■ Document:
Muppet King Arthur #4 (BOOM KIDS!): Every time a new issue of Muppet King Arthur comes out, I'm forced to repeat myself, because Davide Peterson's Muppet King Arthur covers are always the best thing about the series. I mean, just look at it! This series has been worth picking up for the Peterson covers alone. Moving onto the actual story, inside we get a pun-filed conclusion to Kermit and Robin's power struggle, as well as a bit of foreshadowing for Sam the Eagle. Now that the series is over, we can pretty much say that Muppet King Arthur wasn't the best comic around, but it was entertaining enough so I'm not going to hate on it. It's hard to say mean things about any kids book, especially a Muppet book geared toward winning over a generation that never saw the original Muppet Show on television. For that reason alone, it deserves credit.
The Muppet Show #5 (BOOM KIDS!): As I just finished saying, it's hard to rate the quality of a Muppet comic for kids without coming off as a crusty crumb-bum, a right bastard of the "wasn't-it-better-back-when" club. So, instead of doing that, I'll just say thank you once again to Roger Langridge for his epic revitalization of the original Muppet Show skits and characters. Amy Mebberson's art is good, but I have to say that I do tend to like the comic more when Langridge does both the art and the writing. The main reason for this is that it seems to work better when you've got one person telling the joke, rather than somebody writing said joke and another person interpreting it. Other than that, I say keep supporting Muppet Show Comics, as one day some executive is bound to turn them into CGI ghouls.

■ Brief 1:
Answer these questions using the Muppet comic reviews:
(a) Whose covers for Muppet King Arthur does the reviewer call the best thing about the series?
(b) Which character receives some foreshadowing in Muppet King Arthur #4?
(c) Whose art appears in The Muppet Show #5?
■ Brief 2: Quote the passage of the Muppet comic reviews that lies between "The Muppet Show" and "into CGI ghouls.", inclusive.

■ Collected data entries:
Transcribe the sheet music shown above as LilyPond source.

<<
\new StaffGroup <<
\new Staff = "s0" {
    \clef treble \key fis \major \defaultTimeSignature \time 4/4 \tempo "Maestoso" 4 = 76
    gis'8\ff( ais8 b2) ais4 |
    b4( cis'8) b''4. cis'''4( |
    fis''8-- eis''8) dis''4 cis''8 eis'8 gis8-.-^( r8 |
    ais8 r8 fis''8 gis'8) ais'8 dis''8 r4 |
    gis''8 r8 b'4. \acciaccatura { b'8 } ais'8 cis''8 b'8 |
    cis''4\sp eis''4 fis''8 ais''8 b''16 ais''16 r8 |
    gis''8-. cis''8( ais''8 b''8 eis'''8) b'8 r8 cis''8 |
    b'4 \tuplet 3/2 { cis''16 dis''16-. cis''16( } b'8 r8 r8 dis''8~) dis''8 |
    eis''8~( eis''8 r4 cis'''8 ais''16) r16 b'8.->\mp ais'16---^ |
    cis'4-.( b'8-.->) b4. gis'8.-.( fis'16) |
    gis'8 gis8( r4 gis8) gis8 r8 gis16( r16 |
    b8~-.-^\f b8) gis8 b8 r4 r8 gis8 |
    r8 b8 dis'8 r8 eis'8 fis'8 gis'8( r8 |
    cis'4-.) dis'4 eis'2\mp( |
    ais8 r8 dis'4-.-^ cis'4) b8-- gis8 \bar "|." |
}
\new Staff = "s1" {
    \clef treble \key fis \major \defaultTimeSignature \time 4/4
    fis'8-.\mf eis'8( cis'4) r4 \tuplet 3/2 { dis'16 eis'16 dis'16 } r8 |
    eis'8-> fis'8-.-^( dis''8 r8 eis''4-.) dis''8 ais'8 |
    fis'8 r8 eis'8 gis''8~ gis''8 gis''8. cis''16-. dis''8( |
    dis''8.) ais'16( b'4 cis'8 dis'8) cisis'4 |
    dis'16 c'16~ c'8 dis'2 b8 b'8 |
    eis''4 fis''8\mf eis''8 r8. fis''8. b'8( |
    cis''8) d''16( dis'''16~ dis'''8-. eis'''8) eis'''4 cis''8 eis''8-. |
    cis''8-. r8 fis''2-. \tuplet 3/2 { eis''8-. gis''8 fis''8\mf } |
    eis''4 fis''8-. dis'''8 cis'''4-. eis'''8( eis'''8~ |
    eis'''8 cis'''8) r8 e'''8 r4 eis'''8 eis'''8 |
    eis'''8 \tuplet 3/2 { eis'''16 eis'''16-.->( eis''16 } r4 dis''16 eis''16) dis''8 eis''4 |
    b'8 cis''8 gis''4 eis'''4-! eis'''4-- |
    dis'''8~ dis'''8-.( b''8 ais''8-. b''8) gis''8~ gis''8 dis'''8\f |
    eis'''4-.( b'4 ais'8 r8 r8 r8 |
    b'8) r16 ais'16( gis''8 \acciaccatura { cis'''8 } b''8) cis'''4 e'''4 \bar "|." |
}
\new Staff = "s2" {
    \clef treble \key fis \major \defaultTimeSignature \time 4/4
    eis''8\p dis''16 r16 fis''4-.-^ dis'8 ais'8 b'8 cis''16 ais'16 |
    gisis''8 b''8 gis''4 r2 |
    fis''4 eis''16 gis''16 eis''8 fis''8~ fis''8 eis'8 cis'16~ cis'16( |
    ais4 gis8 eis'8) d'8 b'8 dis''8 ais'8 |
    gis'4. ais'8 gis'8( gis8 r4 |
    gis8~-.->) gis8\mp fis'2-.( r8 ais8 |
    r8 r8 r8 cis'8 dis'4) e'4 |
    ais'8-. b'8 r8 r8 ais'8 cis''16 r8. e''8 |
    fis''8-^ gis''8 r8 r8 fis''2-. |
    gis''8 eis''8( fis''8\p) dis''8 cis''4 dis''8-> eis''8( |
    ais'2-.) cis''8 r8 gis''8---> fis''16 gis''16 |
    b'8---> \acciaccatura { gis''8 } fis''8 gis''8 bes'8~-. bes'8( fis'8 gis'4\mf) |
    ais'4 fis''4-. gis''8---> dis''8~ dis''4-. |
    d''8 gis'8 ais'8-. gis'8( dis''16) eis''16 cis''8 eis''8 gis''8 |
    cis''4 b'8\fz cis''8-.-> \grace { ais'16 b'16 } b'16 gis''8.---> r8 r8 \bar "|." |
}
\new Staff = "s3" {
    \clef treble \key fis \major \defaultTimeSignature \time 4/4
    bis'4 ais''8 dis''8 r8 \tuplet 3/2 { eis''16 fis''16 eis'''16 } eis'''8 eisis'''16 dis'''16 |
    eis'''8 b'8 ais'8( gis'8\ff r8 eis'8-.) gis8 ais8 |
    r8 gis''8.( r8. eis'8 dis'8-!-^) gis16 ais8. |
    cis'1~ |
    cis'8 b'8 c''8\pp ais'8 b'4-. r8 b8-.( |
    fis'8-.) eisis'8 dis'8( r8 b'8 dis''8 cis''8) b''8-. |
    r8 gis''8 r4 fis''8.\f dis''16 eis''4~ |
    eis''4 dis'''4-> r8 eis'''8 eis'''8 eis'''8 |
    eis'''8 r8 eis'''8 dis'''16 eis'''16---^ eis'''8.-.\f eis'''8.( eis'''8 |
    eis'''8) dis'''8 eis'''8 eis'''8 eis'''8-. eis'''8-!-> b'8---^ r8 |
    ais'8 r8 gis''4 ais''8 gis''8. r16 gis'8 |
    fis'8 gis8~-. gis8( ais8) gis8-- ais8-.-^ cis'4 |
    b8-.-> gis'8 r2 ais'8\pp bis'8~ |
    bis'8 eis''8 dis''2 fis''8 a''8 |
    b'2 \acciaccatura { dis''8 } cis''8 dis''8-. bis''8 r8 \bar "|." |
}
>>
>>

■ Task output 1:
(a) Davide Peterson's
(b) Sam the Eagle
(c) Amy Mebberson's

■ Task output 2:
The Muppet Show #5 (BOOM KIDS!): As I just finished saying, it's hard to rate the quality of a Muppet comic for kids without coming off as a crusty crumb-bum, a right bastard of the "wasn't-it-better-back-when" club. So, instead of doing that, I'll just say thank you once again to Roger Langridge for his epic revitalization of the original Muppet Show skits and characters. Amy Mebberson's art is good, but I have to say that I do tend to like the comic more when Langridge does both the art and the writing. The main reason for this is that it seems to work better when you've got one person telling the joke, rather than somebody writing said joke and another person interpreting it. Other than that, I say keep supporting Muppet Show Comics, as one day some executive is bound to turn them into CGI ghouls.